-------- DATA --------
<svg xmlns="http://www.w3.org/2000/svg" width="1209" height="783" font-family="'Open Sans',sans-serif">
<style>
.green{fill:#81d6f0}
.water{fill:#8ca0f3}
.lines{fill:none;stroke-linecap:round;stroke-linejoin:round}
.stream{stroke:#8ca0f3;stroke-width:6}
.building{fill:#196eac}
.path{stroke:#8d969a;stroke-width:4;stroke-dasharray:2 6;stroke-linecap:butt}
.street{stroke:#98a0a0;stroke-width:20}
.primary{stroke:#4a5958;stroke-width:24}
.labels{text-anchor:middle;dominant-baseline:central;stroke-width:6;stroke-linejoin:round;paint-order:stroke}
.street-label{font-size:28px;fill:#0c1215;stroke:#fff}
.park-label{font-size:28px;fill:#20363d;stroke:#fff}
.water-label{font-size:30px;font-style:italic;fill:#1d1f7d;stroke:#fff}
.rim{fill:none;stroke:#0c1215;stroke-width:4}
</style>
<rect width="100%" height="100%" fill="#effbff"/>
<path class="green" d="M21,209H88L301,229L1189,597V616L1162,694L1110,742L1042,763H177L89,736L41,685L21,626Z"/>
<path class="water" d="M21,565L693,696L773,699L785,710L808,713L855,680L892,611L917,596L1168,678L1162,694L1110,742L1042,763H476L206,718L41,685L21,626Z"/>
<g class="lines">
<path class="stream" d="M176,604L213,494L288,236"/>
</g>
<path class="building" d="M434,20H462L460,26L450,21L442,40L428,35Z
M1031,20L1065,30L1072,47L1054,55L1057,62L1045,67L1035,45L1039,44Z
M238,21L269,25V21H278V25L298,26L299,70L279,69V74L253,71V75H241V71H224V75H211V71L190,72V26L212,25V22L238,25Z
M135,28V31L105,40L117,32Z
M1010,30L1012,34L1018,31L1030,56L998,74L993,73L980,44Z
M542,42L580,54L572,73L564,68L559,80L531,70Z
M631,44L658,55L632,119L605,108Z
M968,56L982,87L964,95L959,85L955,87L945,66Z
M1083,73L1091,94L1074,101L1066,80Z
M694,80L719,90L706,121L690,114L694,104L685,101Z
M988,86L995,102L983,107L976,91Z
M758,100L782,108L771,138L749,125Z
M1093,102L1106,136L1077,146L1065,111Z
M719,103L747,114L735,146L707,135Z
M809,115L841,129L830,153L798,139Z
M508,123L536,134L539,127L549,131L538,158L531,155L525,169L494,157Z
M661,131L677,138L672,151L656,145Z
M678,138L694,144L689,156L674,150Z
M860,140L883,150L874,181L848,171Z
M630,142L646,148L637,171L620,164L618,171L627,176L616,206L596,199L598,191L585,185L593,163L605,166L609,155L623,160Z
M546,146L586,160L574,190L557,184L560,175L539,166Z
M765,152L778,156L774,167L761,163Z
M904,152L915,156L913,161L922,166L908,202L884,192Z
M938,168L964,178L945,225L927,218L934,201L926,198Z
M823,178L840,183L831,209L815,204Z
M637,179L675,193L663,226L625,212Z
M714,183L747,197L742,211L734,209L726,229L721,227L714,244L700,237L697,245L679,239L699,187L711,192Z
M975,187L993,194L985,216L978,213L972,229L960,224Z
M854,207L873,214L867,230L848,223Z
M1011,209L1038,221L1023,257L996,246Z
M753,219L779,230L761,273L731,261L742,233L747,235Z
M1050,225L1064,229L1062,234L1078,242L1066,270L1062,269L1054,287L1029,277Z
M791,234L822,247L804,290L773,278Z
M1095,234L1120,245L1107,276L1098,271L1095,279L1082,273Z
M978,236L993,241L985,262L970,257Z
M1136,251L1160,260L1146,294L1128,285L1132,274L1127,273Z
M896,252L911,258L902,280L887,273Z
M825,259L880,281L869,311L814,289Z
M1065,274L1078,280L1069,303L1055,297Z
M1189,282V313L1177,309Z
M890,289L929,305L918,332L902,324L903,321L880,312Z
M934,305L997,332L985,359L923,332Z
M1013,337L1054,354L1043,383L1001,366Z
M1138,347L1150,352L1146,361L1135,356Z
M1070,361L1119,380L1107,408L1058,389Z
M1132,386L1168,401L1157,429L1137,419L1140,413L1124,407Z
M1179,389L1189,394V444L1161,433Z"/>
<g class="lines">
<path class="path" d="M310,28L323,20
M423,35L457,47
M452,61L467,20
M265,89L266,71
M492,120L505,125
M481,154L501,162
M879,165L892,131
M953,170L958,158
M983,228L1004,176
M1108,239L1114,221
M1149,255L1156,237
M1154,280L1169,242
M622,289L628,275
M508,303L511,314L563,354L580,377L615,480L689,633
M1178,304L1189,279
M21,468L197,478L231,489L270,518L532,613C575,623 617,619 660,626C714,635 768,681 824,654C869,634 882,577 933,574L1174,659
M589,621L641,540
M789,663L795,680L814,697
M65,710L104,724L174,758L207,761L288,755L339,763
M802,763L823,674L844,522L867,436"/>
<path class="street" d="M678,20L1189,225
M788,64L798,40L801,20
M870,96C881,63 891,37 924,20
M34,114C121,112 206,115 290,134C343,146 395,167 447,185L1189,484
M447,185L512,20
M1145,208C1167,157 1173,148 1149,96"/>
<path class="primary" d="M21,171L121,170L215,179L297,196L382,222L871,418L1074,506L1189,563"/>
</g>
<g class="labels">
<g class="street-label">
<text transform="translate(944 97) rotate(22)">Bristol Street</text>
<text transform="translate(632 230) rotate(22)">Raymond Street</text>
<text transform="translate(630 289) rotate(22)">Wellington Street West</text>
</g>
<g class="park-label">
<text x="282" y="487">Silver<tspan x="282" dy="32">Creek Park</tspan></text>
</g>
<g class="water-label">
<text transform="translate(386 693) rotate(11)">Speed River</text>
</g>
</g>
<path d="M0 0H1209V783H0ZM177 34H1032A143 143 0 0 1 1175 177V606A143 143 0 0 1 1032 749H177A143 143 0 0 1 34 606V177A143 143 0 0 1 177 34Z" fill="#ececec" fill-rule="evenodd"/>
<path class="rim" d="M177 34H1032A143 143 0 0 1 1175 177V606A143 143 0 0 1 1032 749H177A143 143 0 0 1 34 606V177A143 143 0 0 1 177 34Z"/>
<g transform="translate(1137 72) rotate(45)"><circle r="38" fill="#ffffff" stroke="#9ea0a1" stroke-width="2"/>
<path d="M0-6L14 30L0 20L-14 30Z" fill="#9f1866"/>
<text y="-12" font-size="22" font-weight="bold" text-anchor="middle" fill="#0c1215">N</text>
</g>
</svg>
--------
Transcribe all records exactly as written.

▶ **TASK RESULT**:
<svg xmlns="http://www.w3.org/2000/svg" width="1209" height="783" font-family="'Open Sans',sans-serif">
<style>
.green{fill:#81d6f0}
.water{fill:#8ca0f3}
.lines{fill:none;stroke-linecap:round;stroke-linejoin:round}
.stream{stroke:#8ca0f3;stroke-width:6}
.building{fill:#196eac}
.path{stroke:#8d969a;stroke-width:4;stroke-dasharray:2 6;stroke-linecap:butt}
.street{stroke:#98a0a0;stroke-width:20}
.primary{stroke:#4a5958;stroke-width:24}
.labels{text-anchor:middle;dominant-baseline:central;stroke-width:6;stroke-linejoin:round;paint-order:stroke}
.street-label{font-size:28px;fill:#0c1215;stroke:#fff}
.park-label{font-size:28px;fill:#20363d;stroke:#fff}
.water-label{font-size:30px;font-style:italic;fill:#1d1f7d;stroke:#fff}
.rim{fill:none;stroke:#0c1215;stroke-width:4}
</style>
<rect width="100%" height="100%" fill="#effbff"/>
<path class="green" d="M21,209H88L301,229L1189,597V616L1162,694L1110,742L1042,763H177L89,736L41,685L21,626Z"/>
<path class="water" d="M21,565L693,696L773,699L785,710L808,713L855,680L892,611L917,596L1168,678L1162,694L1110,742L1042,763H476L206,718L41,685L21,626Z"/>
<g class="lines">
<path class="stream" d="M176,604L213,494L288,236"/>
</g>
<path class="building" d="M434,20H462L460,26L450,21L442,40L428,35Z
M1031,20L1065,30L1072,47L1054,55L1057,62L1045,67L1035,45L1039,44Z
M238,21L269,25V21H278V25L298,26L299,70L279,69V74L253,71V75H241V71H224V75H211V71L190,72V26L212,25V22L238,25Z
M135,28V31L105,40L117,32Z
M1010,30L1012,34L1018,31L1030,56L998,74L993,73L980,44Z
M542,42L580,54L572,73L564,68L559,80L531,70Z
M631,44L658,55L632,119L605,108Z
M968,56L982,87L964,95L959,85L955,87L945,66Z
M1083,73L1091,94L1074,101L1066,80Z
M694,80L719,90L706,121L690,114L694,104L685,101Z
M988,86L995,102L983,107L976,91Z
M758,100L782,108L771,138L749,125Z
M1093,102L1106,136L1077,146L1065,111Z
M719,103L747,114L735,146L707,135Z
M809,115L841,129L830,153L798,139Z
M508,123L536,134L539,127L549,131L538,158L531,155L525,169L494,157Z
M661,131L677,138L672,151L656,145Z
M678,138L694,144L689,156L674,150Z
M860,140L883,150L874,181L848,171Z
M630,142L646,148L637,171L620,164L618,171L627,176L616,206L596,199L598,191L585,185L593,163L605,166L609,155L623,160Z
M546,146L586,160L574,190L557,184L560,175L539,166Z
M765,152L778,156L774,167L761,163Z
M904,152L915,156L913,161L922,166L908,202L884,192Z
M938,168L964,178L945,225L927,218L934,201L926,198Z
M823,178L840,183L831,209L815,204Z
M637,179L675,193L663,226L625,212Z
M714,183L747,197L742,211L734,209L726,229L721,227L714,244L700,237L697,245L679,239L699,187L711,192Z
M975,187L993,194L985,216L978,213L972,229L960,224Z
M854,207L873,214L867,230L848,223Z
M1011,209L1038,221L1023,257L996,246Z
M753,219L779,230L761,273L731,261L742,233L747,235Z
M1050,225L1064,229L1062,234L1078,242L1066,270L1062,269L1054,287L1029,277Z
M791,234L822,247L804,290L773,278Z
M1095,234L1120,245L1107,276L1098,271L1095,279L1082,273Z
M978,236L993,241L985,262L970,257Z
M1136,251L1160,260L1146,294L1128,285L1132,274L1127,273Z
M896,252L911,258L902,280L887,273Z
M825,259L880,281L869,311L814,289Z
M1065,274L1078,280L1069,303L1055,297Z
M1189,282V313L1177,309Z
M890,289L929,305L918,332L902,324L903,321L880,312Z
M934,305L997,332L985,359L923,332Z
M1013,337L1054,354L1043,383L1001,366Z
M1138,347L1150,352L1146,361L1135,356Z
M1070,361L1119,380L1107,408L1058,389Z
M1132,386L1168,401L1157,429L1137,419L1140,413L1124,407Z
M1179,389L1189,394V444L1161,433Z"/>
<g class="lines">
<path class="path" d="M310,28L323,20
M423,35L457,47
M452,61L467,20
M265,89L266,71
M492,120L505,125
M481,154L501,162
M879,165L892,131
M953,170L958,158
M983,228L1004,176
M1108,239L1114,221
M1149,255L1156,237
M1154,280L1169,242
M622,289L628,275
M508,303L511,314L563,354L580,377L615,480L689,633
M1178,304L1189,279
M21,468L197,478L231,489L270,518L532,613C575,623 617,619 660,626C714,635 768,681 824,654C869,634 882,577 933,574L1174,659
M589,621L641,540
M789,663L795,680L814,697
M65,710L104,724L174,758L207,761L288,755L339,763
M802,763L823,674L844,522L867,436"/>
<path class="street" d="M678,20L1189,225
M788,64L798,40L801,20
M870,96C881,63 891,37 924,20
M34,114C121,112 206,115 290,134C343,146 395,167 447,185L1189,484
M447,185L512,20
M1145,208C1167,157 1173,148 1149,96"/>
<path class="primary" d="M21,171L121,170L215,179L297,196L382,222L871,418L1074,506L1189,563"/>
</g>
<g class="labels">
<g class="street-label">
<text transform="translate(944 97) rotate(22)">Bristol Street</text>
<text transform="translate(632 230) rotate(22)">Raymond Street</text>
<text transform="translate(630 289) rotate(22)">Wellington Street West</text>
</g>
<g class="park-label">
<text x="282" y="487">Silver<tspan x="282" dy="32">Creek Park</tspan></text>
</g>
<g class="water-label">
<text transform="translate(386 693) rotate(11)">Speed River</text>
</g>
</g>
<path d="M0 0H1209V783H0ZM177 34H1032A143 143 0 0 1 1175 177V606A143 143 0 0 1 1032 749H177A143 143 0 0 1 34 606V177A143 143 0 0 1 177 34Z" fill="#ececec" fill-rule="evenodd"/>
<path class="rim" d="M177 34H1032A143 143 0 0 1 1175 177V606A143 143 0 0 1 1032 749H177A143 143 0 0 1 34 606V177A143 143 0 0 1 177 34Z"/>
<g transform="translate(1137 72) rotate(45)"><circle r="38" fill="#ffffff" stroke="#9ea0a1" stroke-width="2"/>
<path d="M0-6L14 30L0 20L-14 30Z" fill="#9f1866"/>
<text y="-12" font-size="22" font-weight="bold" text-anchor="middle" fill="#0c1215">N</text>
</g>
</svg>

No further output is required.